Эта дискуссия Штейнберга и Ленина продолжалась и позднее. В своей книге, изданной в 20-е годы в Берлине, бывший нарком писал: "Там, где революция действительно доходит до такого рокового распутья, что только два есть выхода — либо террор, либо отступление, — там она должна для себя избрать последнее..."
Ленин возражал — не ему одному, но многим, кто рассуждал подобным образом: "Они слыхали... что революцию следует сравнивать с актом родов, но, когда дошло до дела, они позорно струсили... Возьмём описание акта родов в литературе, — те описания, когда целью авторов было правдивое восстановление всей тяжести, всех мук, всех ужасов этого акта, например, Эмиля Золя «La joie de vivre» («Радость жизни») или «Записки врача» Вересаева.

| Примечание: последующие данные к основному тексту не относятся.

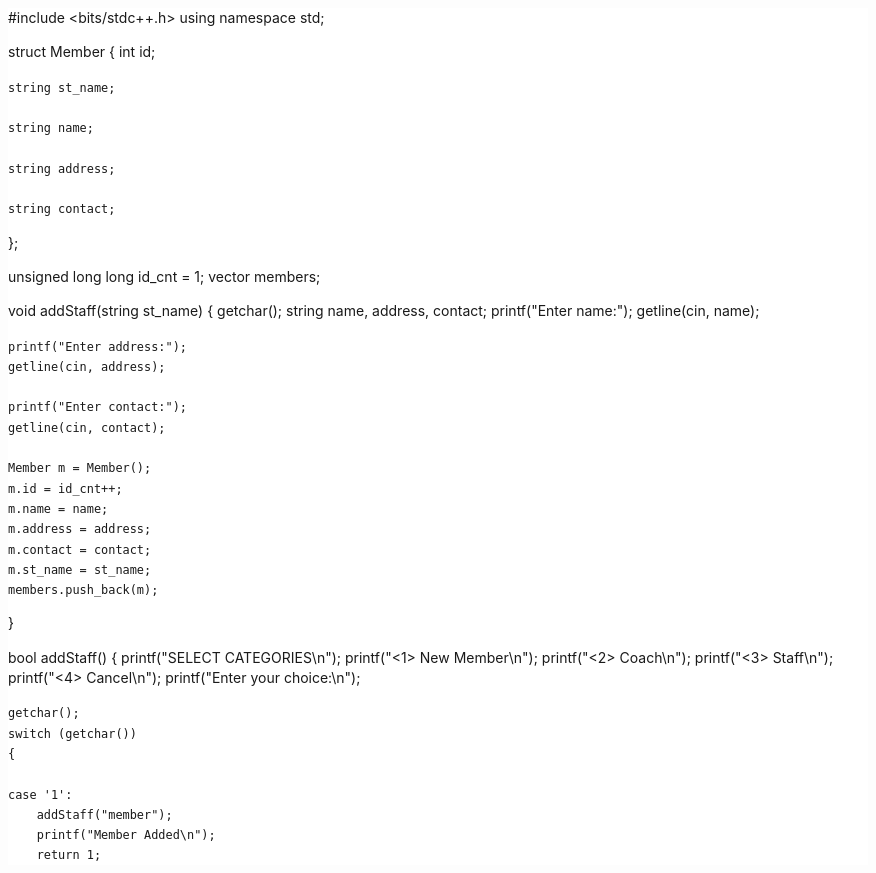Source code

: #include <bits/stdc++.h>
using namespace std;

struct Member
{
    int id;

    string st_name;

    string name;

    string address;

    string contact;
};

unsigned long long id_cnt = 1;
vector<Member> members;

void addStaff(string st_name)
{
    getchar();
    string name, address, contact;
    printf("Enter name:");
    getline(cin, name);

    printf("Enter address:");
    getline(cin, address);

    printf("Enter contact:");
    getline(cin, contact);

    Member m = Member();
    m.id = id_cnt++;
    m.name = name;
    m.address = address;
    m.contact = contact;
    m.st_name = st_name;
    members.push_back(m);
}

bool addStaff()
{
    printf("SELECT CATEGORIES\n");
    printf("<1> New Member\n");
    printf("<2> Coach\n");
    printf("<3> Staff\n");
    printf("<4> Cancel\n");
    printf("Enter your choice:\n");

    getchar();
    switch (getchar())
    {

    case '1':
        addStaff("member");
        printf("Member Added\n");
        return 1;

Рождение человека связано с таким актом, который превращает женщину в измученный, истерзанный, обезумевший от боли, окровавленный, полумертвый кусок мяса... Кто на этом основании зарекался бы от любви и от деторождения?"
...А французская гильотина оставила потомкам в наследство целую коллекцию знаменитых последних слов и реплик, произнесённых на ней перед исполнением приговора. Вот некоторые фразы из этого числа:
Король Людовик XVI (1793 г.): «Я умираю невиновным. Прощаю вас и желаю, чтобы моя кровь послужила на благо французов».
Королева Мария-Антуанетта (1793 г.), перед эшафотом наступив палачу на ногу: «Прошу прощения, месье».
Бывший мэр Парижа Байи (1793 г.) палачу, который упрекнул его за то, что он дрожит: «Дрожу, но от холода».
Жирондистка Шарлотта Корде (1793 г.) палачу: «Что! Уже?»
Бывшая фаворитка короля графиня Дюбарри (1793 г.): «Ещё минутку, господин палач».
Жирондистка мадам Ролан (1793 г.): «Ах, свобода! Каких только преступлений не совершают, прикрываясь твоим именем!»
Якобинец Дантон (1794 г.) палачу, который пытался помешать ему обнять соратника Эро де Сешеля: «Болван, ты не помешаешь нашим головам целоваться в корзине». И ещё: «Покажи мою голову народу, она того стоит».
Якобинец Камиль Демулен (1794 г.): «Чудовища, которые меня убивают, ненадолго переживут меня!»
Революционный прокурор Фукье-Тенвиль (1795 г.) толпе: «Я хотя бы умираю сытым!».